━━ Documento de origem

O
patinho bonito
* Por
Urariano Mota
Hans Christian Andersen é um caso raro
de escritor que ao escrever para crianças com mais gosto e amor é lido por
adultos.
A gente escreve um parágrafo como o que
se vê acima e fica paralisado. Há quatro horas que não saio disto: Hans
Christian Andersen é um caso raro de escritor que ao escrever para crianças com
mais gosto e amor é lido por adultos. E não seguimos adiante.
Julgávamos, desde a madrugada, que esta
frase ia ser um detonador fácil, de um tema tão fácil que poderíamos começar a
escrever quando quiséssemos. O resto é fácil, dizíamo-nos, pensávamos, como um
engenheiro de obra feita, antes de ser construída. Desde a madrugada, enquanto
pensávamos escrever sobre Andersen, que esta frase nos veio. O resto é um
passeio, dizíamo-nos, e corremos a anotá-la. Quatro horas perdidas depois,
dizemo-nos: melhor seria que não a tivéssemos escrito. Melhor seria cortá-la,
tão simples, não é? Uma frase que não gera, que não fecunda, pode e deve ser
cortada como um órgão ruim que se joga fora, refletimos. O diabo é que a
realidade do mundo da escrita é outra, distinta e distante do mundo orgânico,
quatro horas e meia depois anotamos. O caso, a dificuldade é outra, não é bem
de frase ruim, que se vence com um corte radical, um jogar fora.
A dificuldade real, cinco horas depois
escrevemos, é dar continuidade à primeira frase por caminhos discursivos, de
ensaio, de demonstração por bons argumentos do que se diz, como se o “Hans
Christian Andersen é um caso raro de escritor que ao escrever para crianças com
mais gosto e amor é lido por adultos” tivesse que ser continuado por parágrafos
onde: primeiro se chamasse a atenção para a cautela em não se dizer “literatura
infantil”, para evitar a ambigüidade, como uma defesa contra a broma, que chama
infantil ao que deseja insultar; depois,
fazer a ressalva de que outros autores para crianças também geram um
prazer em leitores adultos; por último, mostrar a especificidade, o lugar
original de Andersen, entre esses autores. Em resumo, uma continuidade que se
tornaria muito aborrecida, pesada, um texto sobre Andersen que seria um
antiAndersen.

━━━━
━━ Dados armazenados

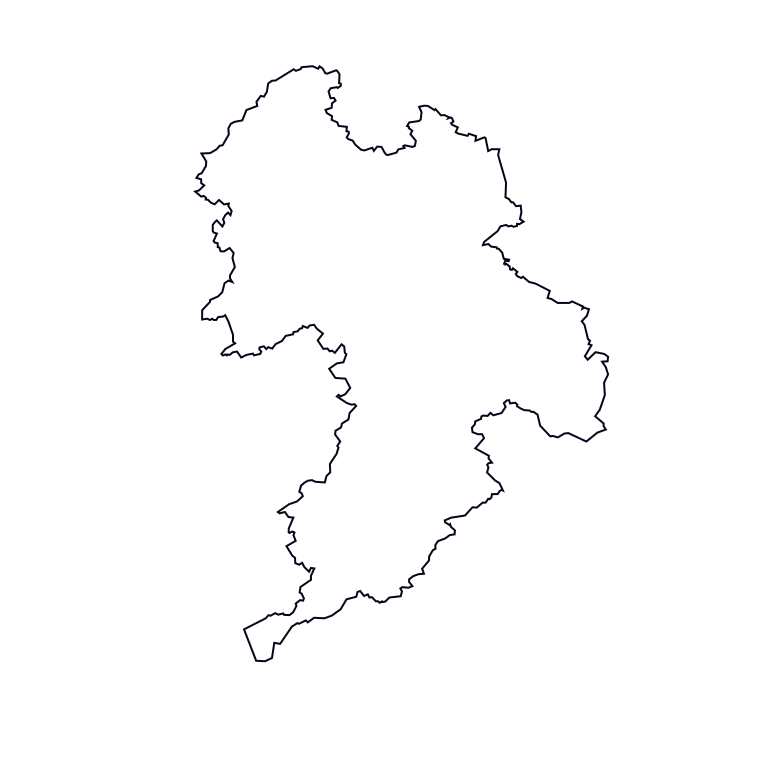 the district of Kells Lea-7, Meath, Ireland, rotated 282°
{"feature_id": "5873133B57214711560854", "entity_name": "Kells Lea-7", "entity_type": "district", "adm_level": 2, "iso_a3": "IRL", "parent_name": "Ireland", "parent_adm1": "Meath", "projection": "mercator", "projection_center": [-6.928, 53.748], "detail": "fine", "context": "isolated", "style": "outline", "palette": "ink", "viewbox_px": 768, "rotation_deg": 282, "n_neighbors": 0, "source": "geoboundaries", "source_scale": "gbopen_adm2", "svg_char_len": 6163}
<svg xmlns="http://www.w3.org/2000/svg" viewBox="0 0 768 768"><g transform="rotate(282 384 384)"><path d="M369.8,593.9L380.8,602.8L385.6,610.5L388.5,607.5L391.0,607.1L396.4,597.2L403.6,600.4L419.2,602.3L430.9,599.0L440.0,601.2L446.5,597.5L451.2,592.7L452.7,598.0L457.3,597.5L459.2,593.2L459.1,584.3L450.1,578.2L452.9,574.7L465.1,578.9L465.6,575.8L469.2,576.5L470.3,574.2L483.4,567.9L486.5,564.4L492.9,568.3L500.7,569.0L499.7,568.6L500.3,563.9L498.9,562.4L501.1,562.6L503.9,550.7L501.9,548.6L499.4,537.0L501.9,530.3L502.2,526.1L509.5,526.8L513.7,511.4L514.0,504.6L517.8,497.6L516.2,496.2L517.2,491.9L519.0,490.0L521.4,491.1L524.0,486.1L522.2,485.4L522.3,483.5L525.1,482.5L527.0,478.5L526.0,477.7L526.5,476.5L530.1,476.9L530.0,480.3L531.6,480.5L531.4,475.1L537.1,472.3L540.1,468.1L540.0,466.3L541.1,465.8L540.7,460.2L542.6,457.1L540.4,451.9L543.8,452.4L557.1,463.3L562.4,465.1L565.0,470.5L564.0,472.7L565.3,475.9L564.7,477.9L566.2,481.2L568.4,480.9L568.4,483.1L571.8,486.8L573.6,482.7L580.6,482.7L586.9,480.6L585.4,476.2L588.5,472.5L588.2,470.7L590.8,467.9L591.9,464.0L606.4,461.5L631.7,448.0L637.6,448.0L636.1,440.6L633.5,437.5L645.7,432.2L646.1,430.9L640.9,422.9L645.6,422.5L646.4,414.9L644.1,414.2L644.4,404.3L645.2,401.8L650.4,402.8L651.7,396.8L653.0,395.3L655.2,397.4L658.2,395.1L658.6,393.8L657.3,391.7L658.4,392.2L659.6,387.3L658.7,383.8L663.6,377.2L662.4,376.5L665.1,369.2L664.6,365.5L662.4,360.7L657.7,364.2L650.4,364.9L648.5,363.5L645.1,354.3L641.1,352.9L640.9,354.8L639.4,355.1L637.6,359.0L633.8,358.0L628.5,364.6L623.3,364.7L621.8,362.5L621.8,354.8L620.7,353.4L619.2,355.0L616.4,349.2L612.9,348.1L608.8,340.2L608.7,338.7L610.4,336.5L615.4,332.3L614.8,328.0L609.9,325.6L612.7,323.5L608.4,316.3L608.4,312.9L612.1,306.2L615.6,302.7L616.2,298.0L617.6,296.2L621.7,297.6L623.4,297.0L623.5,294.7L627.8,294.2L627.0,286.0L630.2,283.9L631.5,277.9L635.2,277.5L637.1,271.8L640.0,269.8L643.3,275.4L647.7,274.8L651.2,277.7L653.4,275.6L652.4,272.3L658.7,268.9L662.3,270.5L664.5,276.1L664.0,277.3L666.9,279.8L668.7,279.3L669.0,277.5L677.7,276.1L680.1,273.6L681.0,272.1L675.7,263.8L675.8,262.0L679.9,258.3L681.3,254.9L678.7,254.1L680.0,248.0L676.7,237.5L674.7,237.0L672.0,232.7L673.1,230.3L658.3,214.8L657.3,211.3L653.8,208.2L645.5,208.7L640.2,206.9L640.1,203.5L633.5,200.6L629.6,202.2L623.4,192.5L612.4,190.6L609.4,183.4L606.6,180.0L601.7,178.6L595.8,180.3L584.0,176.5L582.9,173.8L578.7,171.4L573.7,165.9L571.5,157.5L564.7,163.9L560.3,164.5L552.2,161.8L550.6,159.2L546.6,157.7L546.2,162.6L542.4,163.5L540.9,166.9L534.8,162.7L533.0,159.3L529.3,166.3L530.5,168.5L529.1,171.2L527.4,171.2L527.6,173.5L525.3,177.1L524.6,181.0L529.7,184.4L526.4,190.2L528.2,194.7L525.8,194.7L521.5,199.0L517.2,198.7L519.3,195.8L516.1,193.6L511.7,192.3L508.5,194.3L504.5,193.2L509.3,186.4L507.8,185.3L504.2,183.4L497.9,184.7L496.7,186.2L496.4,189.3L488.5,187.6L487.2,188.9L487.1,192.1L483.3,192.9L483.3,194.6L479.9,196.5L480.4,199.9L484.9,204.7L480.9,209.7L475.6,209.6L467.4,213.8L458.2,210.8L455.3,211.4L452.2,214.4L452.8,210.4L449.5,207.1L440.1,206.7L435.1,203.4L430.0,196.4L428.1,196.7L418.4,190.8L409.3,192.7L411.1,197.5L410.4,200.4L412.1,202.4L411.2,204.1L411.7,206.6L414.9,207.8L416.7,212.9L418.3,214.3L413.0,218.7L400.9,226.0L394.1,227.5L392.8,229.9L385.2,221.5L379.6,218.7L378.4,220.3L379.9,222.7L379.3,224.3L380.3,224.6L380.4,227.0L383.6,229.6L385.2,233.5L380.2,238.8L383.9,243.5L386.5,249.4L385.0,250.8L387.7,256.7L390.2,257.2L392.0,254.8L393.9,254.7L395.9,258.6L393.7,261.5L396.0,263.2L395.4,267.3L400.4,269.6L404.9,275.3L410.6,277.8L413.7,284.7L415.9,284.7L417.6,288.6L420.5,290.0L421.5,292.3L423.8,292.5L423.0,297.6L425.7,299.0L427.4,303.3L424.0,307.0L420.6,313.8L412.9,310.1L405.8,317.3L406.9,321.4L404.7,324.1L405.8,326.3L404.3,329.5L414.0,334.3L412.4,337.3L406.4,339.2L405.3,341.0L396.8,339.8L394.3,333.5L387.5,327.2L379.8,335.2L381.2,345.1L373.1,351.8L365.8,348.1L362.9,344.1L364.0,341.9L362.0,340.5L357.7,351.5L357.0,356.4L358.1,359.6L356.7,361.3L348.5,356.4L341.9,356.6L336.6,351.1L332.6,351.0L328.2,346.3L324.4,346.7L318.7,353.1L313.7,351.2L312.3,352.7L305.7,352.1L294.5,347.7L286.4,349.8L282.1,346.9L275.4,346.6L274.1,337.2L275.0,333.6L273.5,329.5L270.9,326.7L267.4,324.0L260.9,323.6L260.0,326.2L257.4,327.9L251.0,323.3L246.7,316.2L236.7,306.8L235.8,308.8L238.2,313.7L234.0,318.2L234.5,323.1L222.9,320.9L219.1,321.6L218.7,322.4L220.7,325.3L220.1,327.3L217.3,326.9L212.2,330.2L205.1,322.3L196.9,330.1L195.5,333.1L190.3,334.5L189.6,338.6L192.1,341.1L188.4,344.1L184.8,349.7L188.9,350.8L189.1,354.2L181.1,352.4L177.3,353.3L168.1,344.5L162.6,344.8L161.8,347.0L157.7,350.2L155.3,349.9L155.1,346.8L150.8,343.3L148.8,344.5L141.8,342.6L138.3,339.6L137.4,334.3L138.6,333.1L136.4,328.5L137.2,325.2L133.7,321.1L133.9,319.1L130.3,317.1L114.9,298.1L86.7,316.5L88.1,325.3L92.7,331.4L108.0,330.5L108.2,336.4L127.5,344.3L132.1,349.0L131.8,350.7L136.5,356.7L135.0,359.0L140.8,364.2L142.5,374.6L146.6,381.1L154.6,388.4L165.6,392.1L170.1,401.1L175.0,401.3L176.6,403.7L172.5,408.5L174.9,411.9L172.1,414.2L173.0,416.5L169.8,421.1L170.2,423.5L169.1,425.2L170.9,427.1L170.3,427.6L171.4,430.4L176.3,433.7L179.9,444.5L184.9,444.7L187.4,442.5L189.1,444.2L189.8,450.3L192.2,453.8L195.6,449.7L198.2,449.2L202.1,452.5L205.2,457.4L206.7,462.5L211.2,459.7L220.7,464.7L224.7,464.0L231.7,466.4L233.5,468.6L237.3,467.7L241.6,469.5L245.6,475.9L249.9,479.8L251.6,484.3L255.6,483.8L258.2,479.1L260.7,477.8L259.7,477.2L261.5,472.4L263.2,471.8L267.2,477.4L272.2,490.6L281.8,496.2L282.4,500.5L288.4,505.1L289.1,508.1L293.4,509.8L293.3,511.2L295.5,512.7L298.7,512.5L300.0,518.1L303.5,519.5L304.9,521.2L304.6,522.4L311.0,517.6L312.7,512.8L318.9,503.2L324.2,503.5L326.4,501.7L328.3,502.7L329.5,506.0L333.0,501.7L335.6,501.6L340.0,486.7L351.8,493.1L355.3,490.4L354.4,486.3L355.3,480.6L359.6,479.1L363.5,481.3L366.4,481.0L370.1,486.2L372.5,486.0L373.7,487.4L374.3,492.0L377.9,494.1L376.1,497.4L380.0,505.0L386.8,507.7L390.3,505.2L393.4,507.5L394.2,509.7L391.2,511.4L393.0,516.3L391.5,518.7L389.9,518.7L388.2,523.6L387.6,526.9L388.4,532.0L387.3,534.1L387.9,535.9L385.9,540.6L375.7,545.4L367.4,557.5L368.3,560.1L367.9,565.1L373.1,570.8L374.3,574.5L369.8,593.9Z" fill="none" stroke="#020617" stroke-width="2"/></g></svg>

━━━━

Tarefas a cumprir
- 1) No texto sobre Andersen, a que é comparada uma frase que não gera nem fecunda?
- 2) Transcreva do texto sobre Andersen o trecho que começa nas palavras "A gente escreve" e termina após "não seguimos adiante.".
Baseie-se unicamente no texto sobre Andersen.

Respostas das tarefas
- 1) A um órgão ruim que se joga fora.

- 2)
A gente escreve um parágrafo como o que
se vê acima e fica paralisado. Há quatro horas que não saio disto: Hans
Christian Andersen é um caso raro de escritor que ao escrever para crianças com
mais gosto e amor é lido por adultos. E não seguimos adiante.